= Exercise brief =
Reproduce every line of the data below verbatim, omitting the pictures.

= Records from a data source =
^^^^^^^^^^^^^^^^

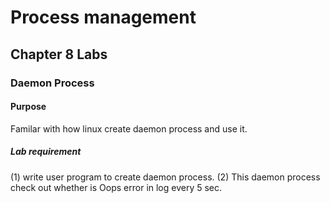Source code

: # Process management 

## Chapter 8 Labs 

### Daemon Process 

#### Purpose 
Familar with how linux create daemon process and use it. 

##### Lab requirement
(1) write user program to create daemon process. 
(2) This daemon process check out whether is Oops error in log every 5 sec.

^^^^^^^^^^^^^^^^

= Your response =
Source code

: # Process management 

## Chapter 8 Labs 

### Daemon Process 

#### Purpose 
Familar with how linux create daemon process and use it. 

##### Lab requirement
(1) write user program to create daemon process. 
(2) This daemon process check out whether is Oops error in log every 5 sec.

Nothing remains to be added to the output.